(2021) Use Machine Learning to Link Atomic Structure with Glass Properties and Behaviors

Glasses have disordered arrangements of atoms without the repeating patterns that crystals have. However, there are small-scale patterns of atoms that touch each other that strongly affect the energy of the glass, how the atoms move when they get hot, and other properties like strength and response to an electric field. Unfortunately, there are many possible patterns and many slight variations of each one, so studying them is like sorting the grains of sand on a beach by size and color by hand–it’s an impossible task. Wisconsin MRSEC IRG 1 uses machine learning to sort the sand. They have developed algorithms to find small-scale atomic patterns in large simulations of glasses and link them to the glass’ energy. Ongoing studies have connected patterns to atomic motions, which provides a path to simulations of glasses over long times and low temperatures that are currently impossible.

(2021) Controlling Waves with 3D Printed Materials

Materials with a repetitive pattern the same size as the wavelength of a wave can be used to control the wave, causing it to bend, perfectly reflect or transmit, or even turn around corners. Where different patterns meet, even more exotic behavior occurs, including making highways for light or sound that only travel in one direction or where the waves cannot be dissipated. Synthesizing such materials is a major challenge, which  Wisconsin MRSEC researchers have met by adapting a family of 3D printing techniques.

(2020) Energy Transfer Inside of a Topological Photonic Materials

The Wisconsin MRSEC has shown that molecules inside in a type of topological photonic material called a Weyl crystal can exchange energy over much larger distances. The intricate twisting structure of the material uses light to connect one molecule to others much farther away. Developing photonic Weyl crystals may contribute to more efficient LEDs and solar cells and improve molecular sensors.
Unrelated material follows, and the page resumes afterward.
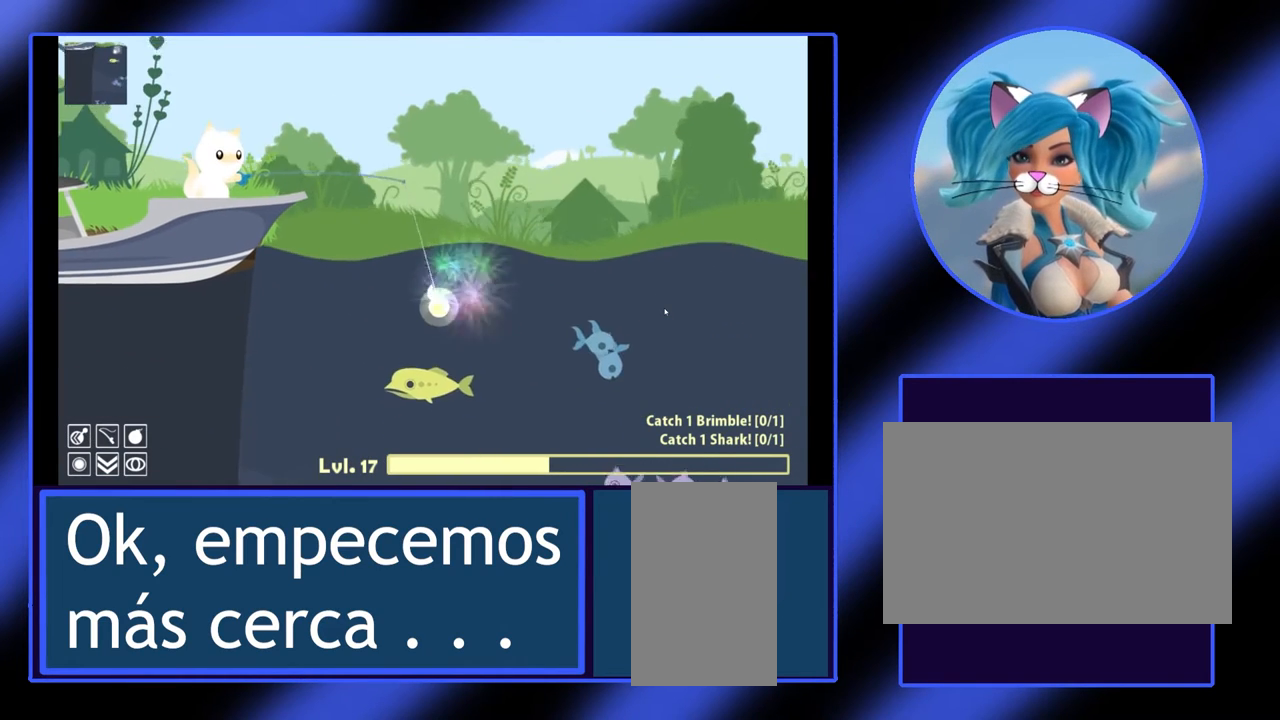
{"keys": [], "mouse": [], "events": []}
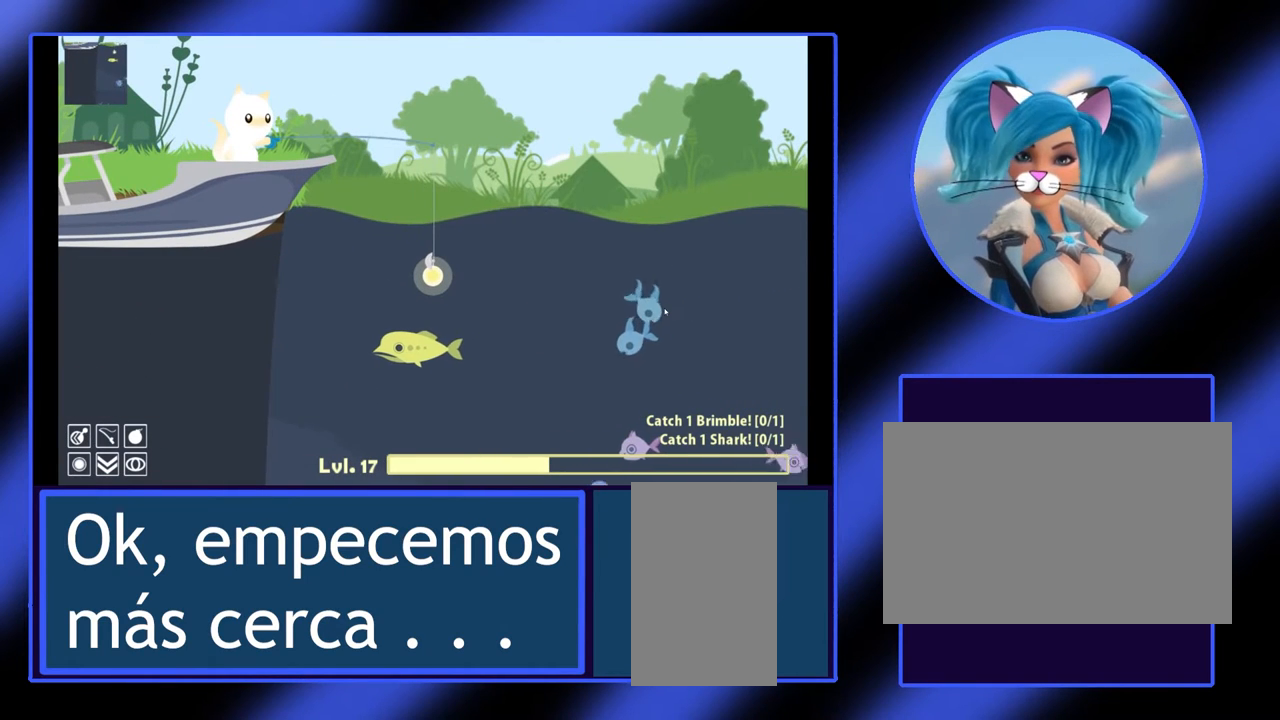
{"keys": [], "mouse": [], "events": []}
(2020) Sparking Student Interest: Renewable Energy Devices in the Classroom

The Wisconsin MRSEC has developed a simple, inexpensive way for K-12 students to build a sustainable energy device using familiar, everyday materials including aluminum foil, a plastic egg, clear tape, and a bouncy ball. The device, called a triboelectric nanogenerator, converts the often-wasted energy of motion into useful electrical energy.

(2020) Solid-Phase Crystallization Produces Oxide Buffer Layers Lattice-Matched to Semiconductors

Engineers currently lack good substrate materials on which to grow thin films of materials like GaN with few defects. These layers are needed in applications like high-power transistors and solid-state lighting. Available bulk crystals have the wrong crystal structure or the wrong distance between the atoms. The Wisconsin MRSEC has developed a buffer layer material and related synthesis method that promises to alleviate the substrate problem.
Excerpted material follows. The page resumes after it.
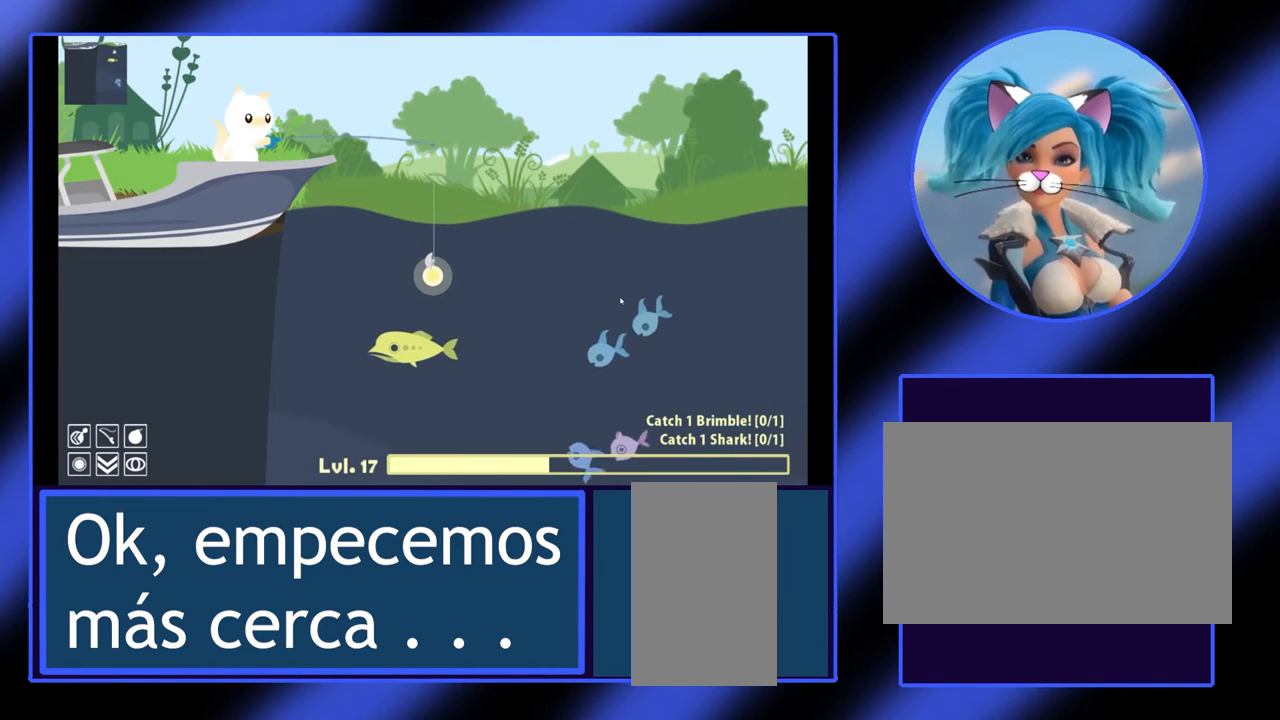
{"keys": [], "mouse": [], "events": []}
(2020) Research Endeavors, Cross-Cultural Experiences, and Educational Activities

The Wisconsin MRSEC Research Experience for Teachers (RET) program is a cross-cultural collaboration with the University of Puerto Rico-Mayagüez (UPRM). The RET program provides science teachers from Wisconsin and Puerto Rico an authentic research and cultural literacy professional development experience. The program culminates with an in-person capstone week where the RETs from both sites share the research-inspired classroom activities they have developed and learn from one another about teaching in a different cultural and geographic environment. The teachers learn about the area and culture that is unique to the site hosting the capstone.

(2020) Solid-phase Epitaxy Produces Magnetic Oxides with Novel Magnetic Properties

The Wisconsin MRSEC has created thin films of a fascinating magnetic material, Pr2Ir2O7, in which the magnetic moments are frustrated: No matter how they are arranged, some of the moments are always fighting to change their direction, like two bar magnets with their north poles shoved together. Frustration creates a rich landscape for discovery and manipulation of new magnetic effects and of electronic phenomena linked to magnetism.

(2020) Order From Disorder: Molecular Packing in Glasses

Using physical vapor deposition, researchers produced glassy films that are smooth and uniform, but which also have the molecules aligned with one another and organized in layers. This added structure could make the glass more efficient for conductors and expand the range of materials that can be used in future organic electronics.  The colorful images in the figure show measurements using synchrotron x-rays that contrast the disordered starting material and the ordered glass.

(2020) Wisconsin MRSEC Excellence in Open Science Prize

The Wisconsin MRSEC is committed to being a leader in Open Science, which shares data in digital forms following FAIR1 principles. As part of these efforts the Center has developed a new web site, a best practices guide, and held informational events. This year the Center launched the first Wisconsin MRSEC Excellence in Open Science Prize. The winner was graduate student Bradley Dallin2 for his work on molecules interacting with water, with potential applications from understanding human blood to protein folding diseases like Alzheimer’s. Bradley shared his results in papers, but also shared all his simulations and tools in an open accessible format for the community, increasing the impact of his work.